Information shown |
┌──

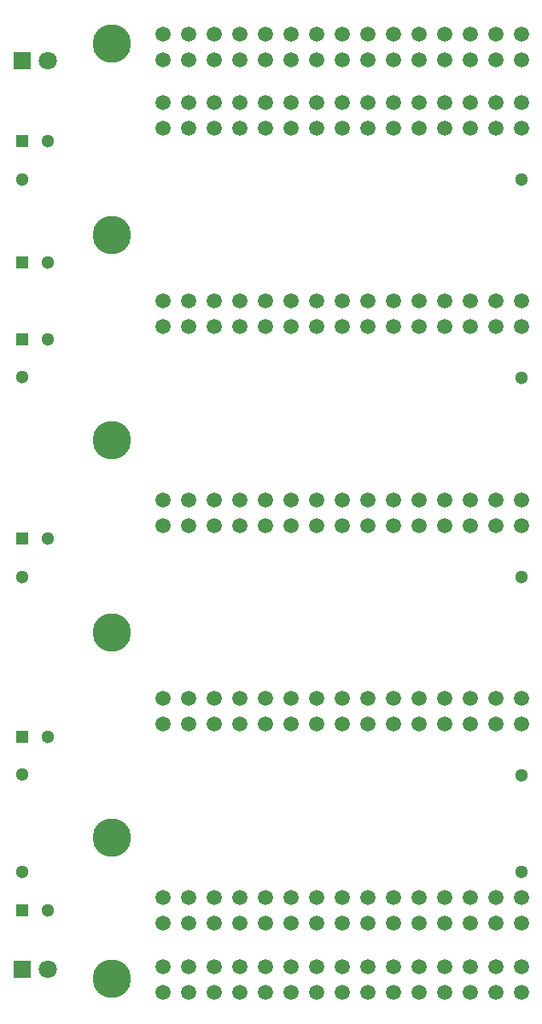
<source format=gbr>
G04 DipTrace 4.3.0.5*
G04 TopPaste.gbr*
%MOMM*%
G04 #@! TF.FileFunction,Paste,Top*
G04 #@! TF.Part,Single*
%ADD26C,1.5*%
%ADD36C,3.8*%
%ADD38C,1.8*%
%ADD40R,1.8X1.8*%
%ADD41C,1.3*%
%ADD43R,1.3X1.3*%
%FSLAX35Y35*%
G04*
G71*
G90*
G75*
G01*
G04 TopPaste*
%LPD*%
D26*
X0Y9229877D3*
Y9483877D3*
X254000Y9229877D3*
Y9483877D3*
X508000Y9229877D3*
Y9483877D3*
X762000Y9229877D3*
Y9483877D3*
X1016000Y9229877D3*
Y9483877D3*
X1270000Y9229877D3*
Y9483877D3*
X1524000Y9229877D3*
Y9483877D3*
X1778000Y9229877D3*
Y9483877D3*
X2032000Y9229877D3*
Y9483877D3*
X2286000Y9229877D3*
Y9483877D3*
X2540000Y9229877D3*
Y9483877D3*
X2794000Y9229877D3*
Y9483877D3*
X3048000Y9229877D3*
Y9483877D3*
X3302000Y9229877D3*
Y9483877D3*
X3556000Y9229877D3*
Y9483877D3*
D43*
X-1397000Y7225627D3*
D26*
X0Y8559127D3*
Y8813127D3*
X254000Y8559127D3*
Y8813127D3*
X508000Y8559127D3*
Y8813127D3*
X762000Y8559127D3*
Y8813127D3*
X1016000Y8559127D3*
Y8813127D3*
X1270000Y8559127D3*
Y8813127D3*
X1524000Y8559127D3*
Y8813127D3*
X1778000Y8559127D3*
Y8813127D3*
X2032000Y8559127D3*
Y8813127D3*
X2286000Y8559127D3*
Y8813127D3*
X2540000Y8559127D3*
Y8813127D3*
X2794000Y8559127D3*
Y8813127D3*
X3048000Y8559127D3*
Y8813127D3*
X3302000Y8559127D3*
Y8813127D3*
X3556000Y8559127D3*
Y8813127D3*
X0Y6590627D3*
Y6844627D3*
X254000Y6590627D3*
Y6844627D3*
X508000Y6590627D3*
Y6844627D3*
X762000Y6590627D3*
Y6844627D3*
X1016000Y6590627D3*
Y6844627D3*
X1270000Y6590627D3*
Y6844627D3*
X1524000Y6590627D3*
Y6844627D3*
X1778000Y6590627D3*
Y6844627D3*
X2032000Y6590627D3*
Y6844627D3*
X2286000Y6590627D3*
Y6844627D3*
X2540000Y6590627D3*
Y6844627D3*
X2794000Y6590627D3*
Y6844627D3*
X3048000Y6590627D3*
Y6844627D3*
X3302000Y6590627D3*
Y6844627D3*
X3556000Y6590627D3*
Y6844627D3*
X0Y4622127D3*
Y4876127D3*
X254000Y4622127D3*
Y4876127D3*
X508000Y4622127D3*
Y4876127D3*
X762000Y4622127D3*
Y4876127D3*
X1016000Y4622127D3*
Y4876127D3*
X1270000Y4622127D3*
Y4876127D3*
X1524000Y4622127D3*
Y4876127D3*
X1778000Y4622127D3*
Y4876127D3*
X2032000Y4622127D3*
Y4876127D3*
X2286000Y4622127D3*
Y4876127D3*
X2540000Y4622127D3*
Y4876127D3*
X2794000Y4622127D3*
Y4876127D3*
X3048000Y4622127D3*
Y4876127D3*
X3302000Y4622127D3*
Y4876127D3*
X3556000Y4622127D3*
Y4876127D3*
X0Y2653627D3*
Y2907627D3*
X254000Y2653627D3*
Y2907627D3*
X508000Y2653627D3*
Y2907627D3*
X762000Y2653627D3*
Y2907627D3*
X1016000Y2653627D3*
Y2907627D3*
X1270000Y2653627D3*
Y2907627D3*
X1524000Y2653627D3*
Y2907627D3*
X1778000Y2653627D3*
Y2907627D3*
X2032000Y2653627D3*
Y2907627D3*
X2286000Y2653627D3*
Y2907627D3*
X2540000Y2653627D3*
Y2907627D3*
X2794000Y2653627D3*
Y2907627D3*
X3048000Y2653627D3*
Y2907627D3*
X3302000Y2653627D3*
Y2907627D3*
X3556000Y2653627D3*
Y2907627D3*
X0Y685123D3*
Y939123D3*
X254000Y685123D3*
Y939123D3*
X508000Y685123D3*
Y939123D3*
X762000Y685123D3*
Y939123D3*
X1016000Y685123D3*
Y939123D3*
X1270000Y685123D3*
Y939123D3*
X1524000Y685123D3*
Y939123D3*
X1778000Y685123D3*
Y939123D3*
X2032000Y685123D3*
Y939123D3*
X2286000Y685123D3*
Y939123D3*
X2540000Y685123D3*
Y939123D3*
X2794000Y685123D3*
Y939123D3*
X3048000Y685123D3*
Y939123D3*
X3302000Y685123D3*
Y939123D3*
X3556000Y685123D3*
Y939123D3*
X0Y0D3*
Y254000D3*
X254000Y0D3*
Y254000D3*
X508000Y0D3*
Y254000D3*
X762000Y0D3*
Y254000D3*
X1016000Y0D3*
Y254000D3*
X1270000Y0D3*
Y254000D3*
X1524000Y0D3*
Y254000D3*
X1778000Y0D3*
Y254000D3*
X2032000Y0D3*
Y254000D3*
X2286000Y0D3*
Y254000D3*
X2540000Y0D3*
Y254000D3*
X2794000Y0D3*
Y254000D3*
X3048000Y0D3*
Y254000D3*
X3302000Y0D3*
Y254000D3*
X3556000Y0D3*
Y254000D3*
D41*
X-1143000Y7225627D3*
D40*
X-1397000Y9225877D3*
D38*
X-1143000D3*
D41*
X3556000Y8051123D3*
X-1397000Y6096000D3*
X3556000Y6082627D3*
X-1143000Y6463627D3*
D43*
X-1397000D3*
D41*
Y4114127D3*
X3556000D3*
X-1143000Y4495127D3*
D43*
X-1397000D3*
D41*
X3556000Y2145627D3*
X-1397000Y1193127D3*
X-1143000Y812127D3*
D43*
X-1397000D3*
D41*
Y8051123D3*
X-1143000Y8432127D3*
D43*
X-1397000D3*
D41*
Y2159000D3*
X-1143000Y2526623D3*
D43*
X-1397000D3*
D41*
X3556000Y1193127D3*
D40*
X-1397000Y224750D3*
D38*
X-1143000D3*
D36*
X-508000Y9398000D3*
Y7495503D3*
Y5463500D3*
Y3558503D3*
Y1526503D3*
Y129500D3*
M02*

</source>
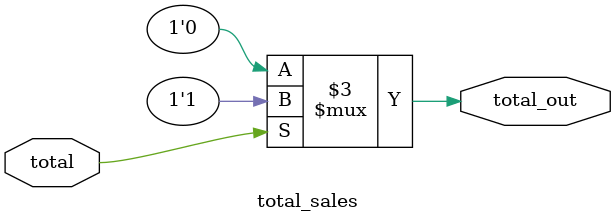
<source format=v>
`timescale 1ns / 1ps


module total_sales(
input total,//×ÜÏúÊÛ½ð¶îÐÅºÅ
output reg total_out//´«µÝ³öµÄ²é¿´×Ü¹²ÏúÊÛ½ð¶îÐÅºÅ

    );
    always@*
    begin
    if(total)
    total_out<=1;
    else
    total_out<=0;
    end
endmodule

</source>
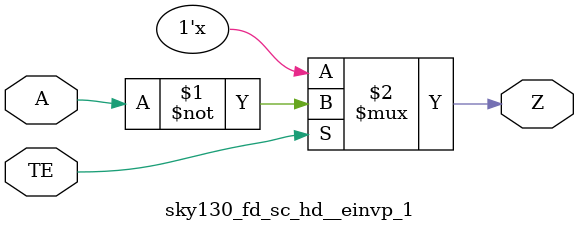
<source format=v>
/*
 * Copyright 2020 The SkyWater PDK Authors
 *
 * Licensed under the Apache License, Version 2.0 (the "License");
 * you may not use this file except in compliance with the License.
 * You may obtain a copy of the License at
 *
 *     https://www.apache.org/licenses/LICENSE-2.0
 *
 * Unless required by applicable law or agreed to in writing, software
 * distributed under the License is distributed on an "AS IS" BASIS,
 * WITHOUT WARRANTIES OR CONDITIONS OF ANY KIND, either express or implied.
 * See the License for the specific language governing permissions and
 * limitations under the License.
 *
 * SPDX-License-Identifier: Apache-2.0
*/


`ifndef SKY130_FD_SC_HD__EINVP_1_FUNCTIONAL_V
`define SKY130_FD_SC_HD__EINVP_1_FUNCTIONAL_V

/**
 * einvp: Tri-state inverter, positive enable.
 *
 * Verilog simulation functional model.
 */

`timescale 1ns / 1ps
`default_nettype none

`celldefine
module sky130_fd_sc_hd__einvp_1 (
    Z ,
    A ,
    TE
);

    // Module ports
    output Z ;
    input  A ;
    input  TE;

    //     Name     Output  Other arguments
    notif1 notif10 (Z     , A, TE          );

endmodule
`endcelldefine

`default_nettype wire
`endif  // SKY130_FD_SC_HD__EINVP_1_FUNCTIONAL_V

</source>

└──

Request | The answer must be every line of the records that contains the word "input".

Reply to the exercise |
input total,//×ÜÏúÊÛ½ð¶îÐÅºÅ
    input  A ;
    input  TE;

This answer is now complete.